The South African government has for more than a decade poured billions of rands into Eskom, which provides almost all of South Africa's electricity

Pretoria (AFP) - South Africa’s treasury vowed Wednesday to take over more than half of Eskom’s multi-billion-dollar debt to ensure the embattled energy utility’s viability and curb the energy crisis that has put a break on growth.

In a mini budget statement, Finance Minister Enoch Godongwana said government has decided to give Eskom 225 billion rand ($12.4 billion) towards debt for the period 2019 to 2026.

“The programme will allow Eskom to focus on plant performance and capital investment,” the minister said before parliament, adding the debt takeover will ensure the company no longer relies on government bailouts.

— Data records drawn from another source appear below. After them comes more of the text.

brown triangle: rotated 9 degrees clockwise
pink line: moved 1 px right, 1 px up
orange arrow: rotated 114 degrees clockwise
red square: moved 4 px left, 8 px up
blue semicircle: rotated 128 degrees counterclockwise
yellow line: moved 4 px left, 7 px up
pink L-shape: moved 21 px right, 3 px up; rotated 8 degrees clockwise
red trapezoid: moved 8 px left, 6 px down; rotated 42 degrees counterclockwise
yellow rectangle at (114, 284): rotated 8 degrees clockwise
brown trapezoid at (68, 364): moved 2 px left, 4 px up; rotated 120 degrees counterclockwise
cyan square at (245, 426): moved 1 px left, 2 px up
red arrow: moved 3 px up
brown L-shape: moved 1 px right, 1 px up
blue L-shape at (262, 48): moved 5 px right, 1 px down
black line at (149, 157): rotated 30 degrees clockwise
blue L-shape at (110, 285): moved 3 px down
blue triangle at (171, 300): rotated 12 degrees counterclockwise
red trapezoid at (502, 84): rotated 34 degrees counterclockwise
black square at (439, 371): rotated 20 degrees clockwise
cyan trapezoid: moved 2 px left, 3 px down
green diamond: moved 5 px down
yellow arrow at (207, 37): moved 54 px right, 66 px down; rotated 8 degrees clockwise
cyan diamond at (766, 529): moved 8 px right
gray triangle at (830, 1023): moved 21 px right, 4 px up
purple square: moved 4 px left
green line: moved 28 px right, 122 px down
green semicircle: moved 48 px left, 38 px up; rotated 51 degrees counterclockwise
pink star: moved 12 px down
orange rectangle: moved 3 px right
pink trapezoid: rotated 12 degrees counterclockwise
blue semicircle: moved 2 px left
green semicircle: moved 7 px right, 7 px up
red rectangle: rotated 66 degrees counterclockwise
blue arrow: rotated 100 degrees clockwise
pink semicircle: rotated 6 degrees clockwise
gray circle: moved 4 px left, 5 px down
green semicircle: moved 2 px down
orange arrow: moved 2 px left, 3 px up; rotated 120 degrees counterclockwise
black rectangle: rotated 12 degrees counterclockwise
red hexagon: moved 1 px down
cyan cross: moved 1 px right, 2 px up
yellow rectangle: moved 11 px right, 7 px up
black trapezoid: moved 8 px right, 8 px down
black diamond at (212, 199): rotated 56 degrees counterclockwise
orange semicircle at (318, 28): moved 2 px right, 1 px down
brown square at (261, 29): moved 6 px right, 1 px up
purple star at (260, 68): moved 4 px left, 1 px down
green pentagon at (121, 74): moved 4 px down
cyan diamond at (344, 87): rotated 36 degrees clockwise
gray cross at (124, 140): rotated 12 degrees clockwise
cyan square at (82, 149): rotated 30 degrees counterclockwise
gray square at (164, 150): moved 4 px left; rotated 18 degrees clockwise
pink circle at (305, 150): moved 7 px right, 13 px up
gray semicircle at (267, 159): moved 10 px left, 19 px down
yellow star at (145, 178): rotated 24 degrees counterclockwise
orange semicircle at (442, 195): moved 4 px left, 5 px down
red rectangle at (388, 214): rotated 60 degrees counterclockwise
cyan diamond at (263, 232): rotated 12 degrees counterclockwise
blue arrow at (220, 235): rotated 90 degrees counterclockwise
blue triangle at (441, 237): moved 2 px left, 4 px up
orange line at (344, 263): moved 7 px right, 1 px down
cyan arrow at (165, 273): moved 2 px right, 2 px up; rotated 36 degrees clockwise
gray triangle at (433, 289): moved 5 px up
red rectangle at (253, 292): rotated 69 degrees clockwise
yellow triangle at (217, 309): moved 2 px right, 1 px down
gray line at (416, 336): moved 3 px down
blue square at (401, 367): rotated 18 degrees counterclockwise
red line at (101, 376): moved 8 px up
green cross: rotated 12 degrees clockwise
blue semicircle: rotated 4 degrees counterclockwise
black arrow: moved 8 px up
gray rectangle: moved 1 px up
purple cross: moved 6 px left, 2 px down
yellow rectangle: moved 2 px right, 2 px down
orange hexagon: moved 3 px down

Eskom, which he labelled the biggest risk to the economy, is bucking under a 400-billion-rand debt.

“The debt takeover, once finalised, together with other reforms will ensure that Eskom is financially sustainable,” he said.

The government has for more than a decade poured billions of rands into Eskom, “with limited improvements in the reliability of the electricity supply or the financial health of the company,” he said.

Sweeping power outages, caused by failures at ageing and poorly maintained infrastructure at Eskom – which provides almost all of South Africa’s electricity – have worsened in recent months.

Projected economic growth for this year is 1.9 percent, falling from 4.9 percent in 2021.

- ‘Disastrous’ -

“The intensity of load shedding is having a disastrous effect on our economy,” said the minister.

Economists have welcomed the government’s move on Eskom, but said more needs to be done.

“Transferring between one-third and two-thirds of Eskom’s debt to the government will support the corporation’s financial sustainability,” said Aurelien Mali, of Moody’s Investors Service.

“But will not alone resolve its maintenance and operational challenges, which continue to be a drag on the South African economy,” added Mali.

For Godongwana, constraints in transport industries have also severely impacted economic activity.

In October workers at Transnet, state rail and port logistics firm, went on a weeks long strike that crippled South Africa’s economy and stranded mineral and fresh fruit exports.

The strike cost mining firms $45 million in exports a day, according to the Minerals Council South Africa, an industry group.

Looming labour strikes by public service workers demanding wage hikes further threaten the nation’s prospects of cleaning up its economy.

In addition to recurring power cuts economic recovery has also been hampered by a series of shocks.

These include massive damage caused by riots, which broke out in July 2021 following former president Jacob Zuma’s jailing and left more than 350 dead.

Unprecedented floods that swept through the third largest city of Durban, killing hundreds, also put a damper on growth.

President Cyril Ramaphosa’s Sunday promises to crack down on graft, following a probe into state corruption under his predecessor Zuma, saw the finance minister state the government would act against implicated individuals and companies.

He also targeted reducing inflation to 5.1 percent in 2023, following a peak of 7.8 percent last July – the highest level in 13 years.

Soaring fuel prices triggered by the Russia-Ukraine war, as well as food inflation have been “a key source of inflationary pressure” in South Africa, the minister added.